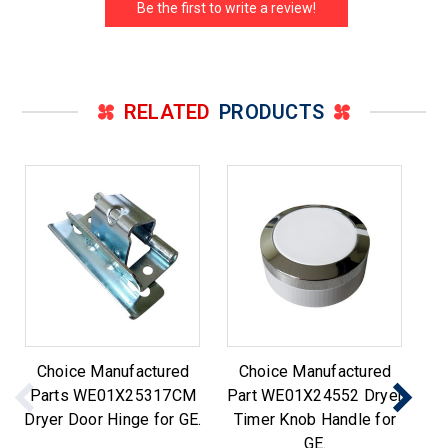
Be the first to write a review!
RELATED
PRODUCTS
Choice Manufactured
Choice Manufactured
Ch
Parts WE01X25317CM
Part WE01X24552 Dryer
fo
Dryer Door Hinge for GE.
Timer Knob Handle for
H
GE.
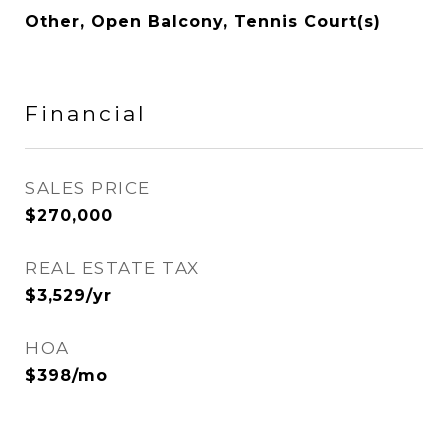
Other, Open Balcony, Tennis Court(s)
Financial
SALES PRICE
$270,000
REAL ESTATE TAX
$3,529/yr
HOA
$398/mo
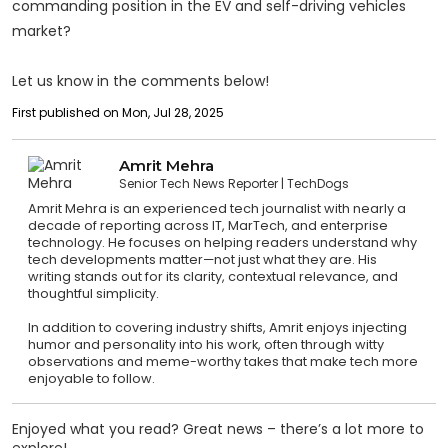
commanding position in the EV and self-driving vehicles
market?
Let us know in the comments below!
First published on Mon, Jul 28, 2025
Amrit Mehra
Senior Tech News Reporter
TechDogs
Amrit Mehra is an experienced tech journalist with nearly a
decade of reporting across IT, MarTech, and enterprise
technology. He focuses on helping readers understand why
tech developments matter—not just what they are. His
writing stands out for its clarity, contextual relevance, and
thoughtful simplicity.
In addition to covering industry shifts, Amrit enjoys injecting
humor and personality into his work, often through witty
observations and meme-worthy takes that make tech more
enjoyable to follow.
Enjoyed what you read? Great news – there’s a lot more to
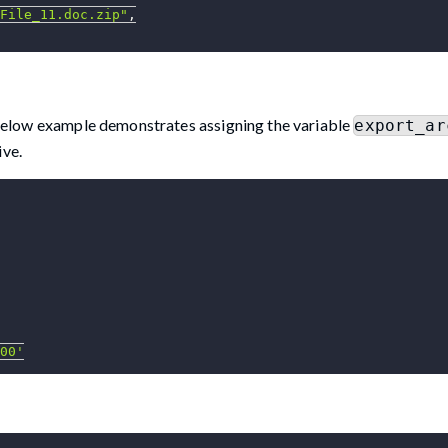
File_11.doc.zip"
,
 below example demonstrates assigning the variable
export_ar
ive.
00'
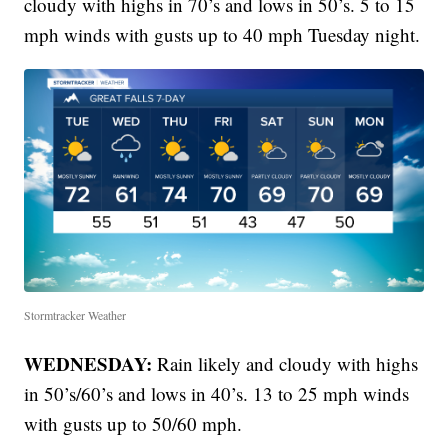
cloudy with highs in 70’s and lows in 50’s. 5 to 15
mph winds with gusts up to 40 mph Tuesday night.
Stormtracker Weather
WEDNESDAY:
Rain likely and cloudy with highs
in 50’s/60’s and lows in 40’s. 13 to 25 mph winds
with gusts up to 50/60 mph.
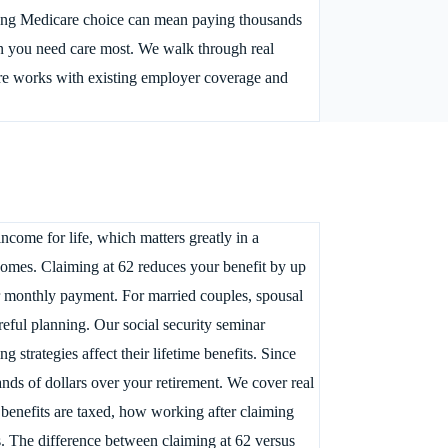
wrong Medicare choice can mean paying thousands
n you need care most. We walk through real
are works with existing employer coverage and
come for life, which matters greatly in a
omes. Claiming at 62 reduces your benefit by up
r monthly payment. For married couples, spousal
reful planning. Our social security seminar
strategies affect their lifetime benefits. Since
nds of dollars over your retirement. We cover real
 benefits are taxed, how working after claiming
s. The difference between claiming at 62 versus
========
■ WORK ITEM ■
Copy every line above word for word, but leave the pictures out of your answer.

■ SOLUTION TO THIS TASK ■
Be the first to write a review!
RELATED
PRODUCTS
Choice Manufactured
Choice Manufactured
Ch
Parts WE01X25317CM
Part WE01X24552 Dryer
fo
Dryer Door Hinge for GE.
Timer Knob Handle for
H
GE.
Other, Open Balcony, Tennis Court(s)
Financial
SALES PRICE
$270,000
REAL ESTATE TAX
$3,529/yr
HOA
$398/mo
commanding position in the EV and self-driving vehicles
market?
Let us know in the comments below!
First published on Mon, Jul 28, 2025
Amrit Mehra
Senior Tech News Reporter
TechDogs
Amrit Mehra is an experienced tech journalist with nearly a
decade of reporting across IT, MarTech, and enterprise
technology. He focuses on helping readers understand why
tech developments matter—not just what they are. His
writing stands out for its clarity, contextual relevance, and
thoughtful simplicity.
In addition to covering industry shifts, Amrit enjoys injecting
humor and personality into his work, often through witty
observations and meme-worthy takes that make tech more
enjoyable to follow.
Enjoyed what you read? Great news – there’s a lot more to
File_11.doc.zip"
,
 below example demonstrates assigning the variable
export_ar
ive.
00'
cloudy with highs in 70’s and lows in 50’s. 5 to 15
mph winds with gusts up to 40 mph Tuesday night.
Stormtracker Weather
WEDNESDAY:
Rain likely and cloudy with highs
in 50’s/60’s and lows in 40’s. 13 to 25 mph winds
with gusts up to 50/60 mph.
wrong Medicare choice can mean paying thousands
n you need care most. We walk through real
are works with existing employer coverage and
come for life, which matters greatly in a
omes. Claiming at 62 reduces your benefit by up
r monthly payment. For married couples, spousal
reful planning. Our social security seminar
strategies affect their lifetime benefits. Since
nds of dollars over your retirement. We cover real
 benefits are taxed, how working after claiming
s. The difference between claiming at 62 versus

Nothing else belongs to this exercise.